Dengan bibir sedikit menggerutu pelan juga umpatan meski dalam hati, saya berusaha untuk tetap sabar, berfikir tenang dan fokus pada jalan raya. Ada kejadian di mana saya terpaksa harus datang terlambat ke kantor hari itu.Â
Seperti pada hari kerja biasanya, saya selalu mengantarkan istri terlebih dahulu ke kantornya yang berlokasi di pinggiran kota, baru saya menuju kantor saya sendiri.
Pagi sekali, jalan milik Provinsi itu sudah  macet karena ada sistem buka tutup jalan oleh petugas. Semua itu karena ada tenda untuk hajatan pernikahan yang terpasang hampir separuh dari median jalan.
Apalagi dengan beberapa bangunan sekolah di sekitarnya dengan posisi dekat pertigaan serta pasar tradisional. Dengan situasi seperti itu, rasanya lengkap sudah penderitaan para pengguna jalan raya karena antri dalam kemacetan.
"Memang di Indonesia ini, kepentingan umum bisa atau boleh dikalahkan oleh kepentingan individu atau pribadi!?"
Untuk beberapa saat, pikiran saya kembali dan teringat dari anak asuh saya yang bernama Katrin Voss. Dia tinggal di rumah saya selama mengikuti program 1 tahun untuk pertukaran pelajar setingkat SMA di Indonesia.
Kalimat pertanyaan dari Katrin dalam Bahasa Indonesia dengan aksen dan logat Jermannya itu terlontar lepas di dalam mobil saat saya ajak untuk menghadiri satu acara di kota lain di hari libur akhir pekan.

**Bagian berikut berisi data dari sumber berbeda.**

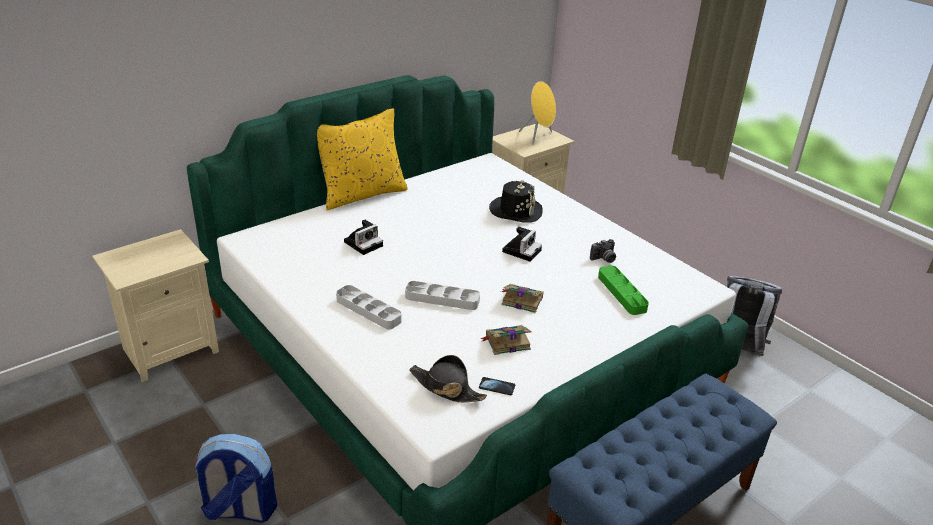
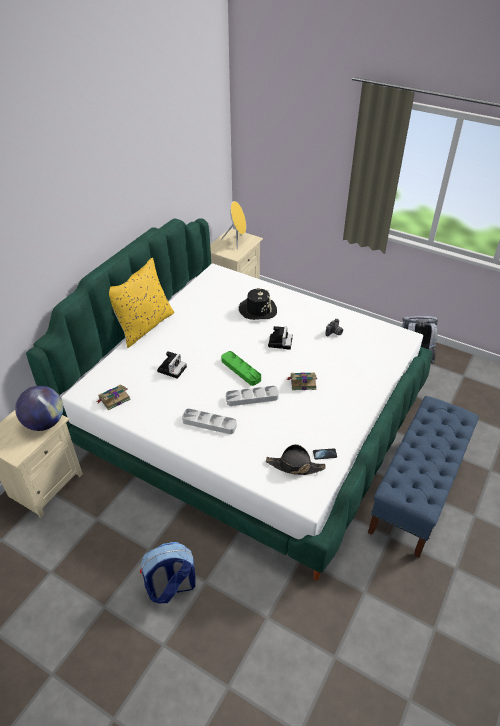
camera: 20 degrees left, 10 degrees up
book [480,325,532,355] -> book moved to [96,384,131,411]
green tray [598,265,649,315] -> green tray moved to [221,351,261,386]
none -> globe [15,386,63,431]

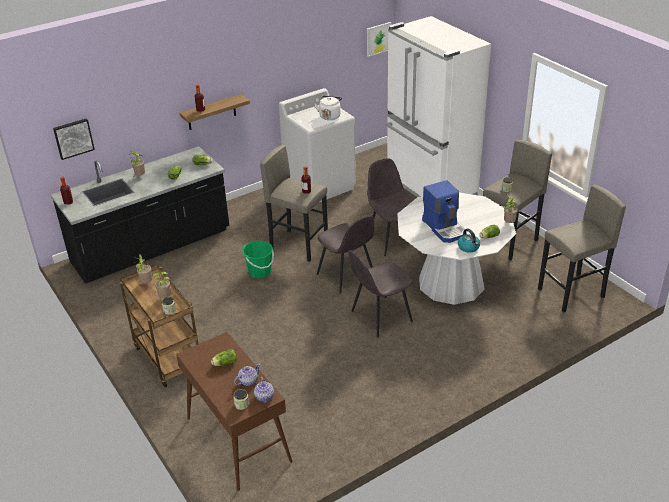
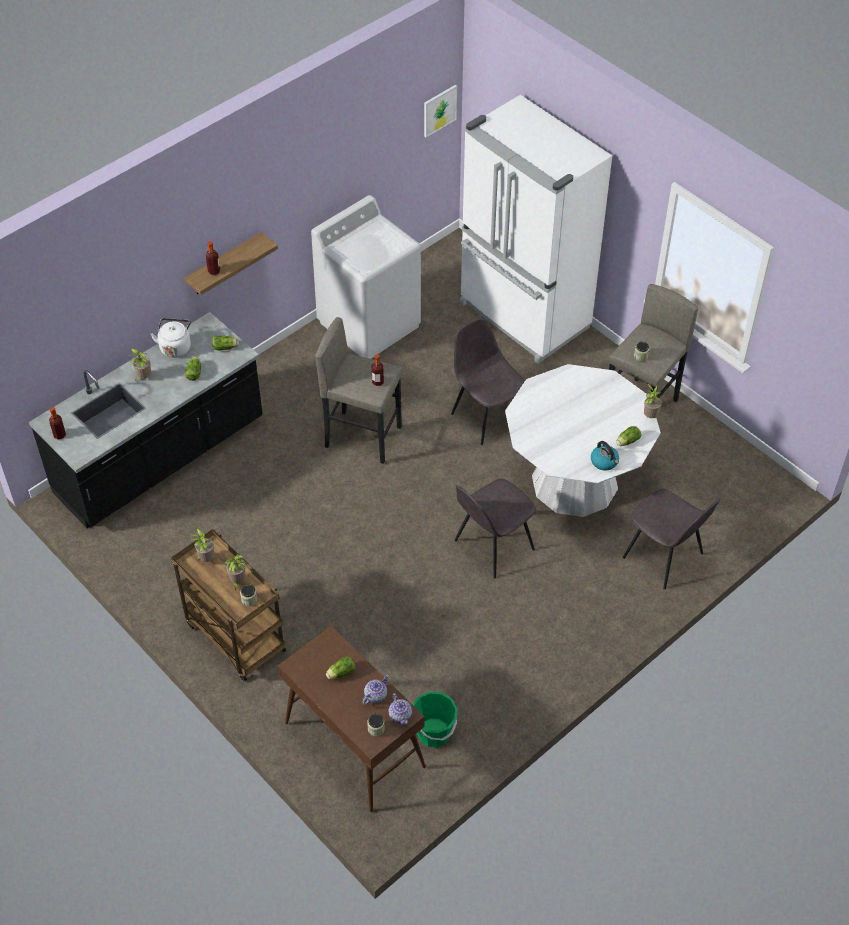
camera: 10 degrees left, 15 degrees up
picture [53,118,95,160] -> none
green bucket [242,241,274,278] -> green bucket moved to [412,692,457,747]
white kettle [315,96,342,120] -> white kettle moved to [150,318,191,358]
grey chair [317,215,374,294] -> grey chair moved to [623,489,720,589]
coffee machine [422,180,467,243] -> none
grey stool [538,185,626,312] -> none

Sebagai orang tua asuhnya, saya sebenarnya juga ingin lebih mengenalkan budaya dan bahasa Indonesia padanya selama bersekolah di sini.Â
Saat dalam perjalanan, Katrin merasa heran karena mobil kami harus terpaksa berhenti beberapa waktu karena ada tenda hajatan pernikahan yang hampir menutup separuh jalan.
Dari raut wajahnya yang cantik, ada kegalauan akan budaya pernikahan yang menggunakan fasilitas umum dan akhirnya, saya pun menjelaskan bahwa saat "Wedding Season", kondisi jalan raya di Indonesia akan sering macet bahkan bisa menjadi lebih parah lagi.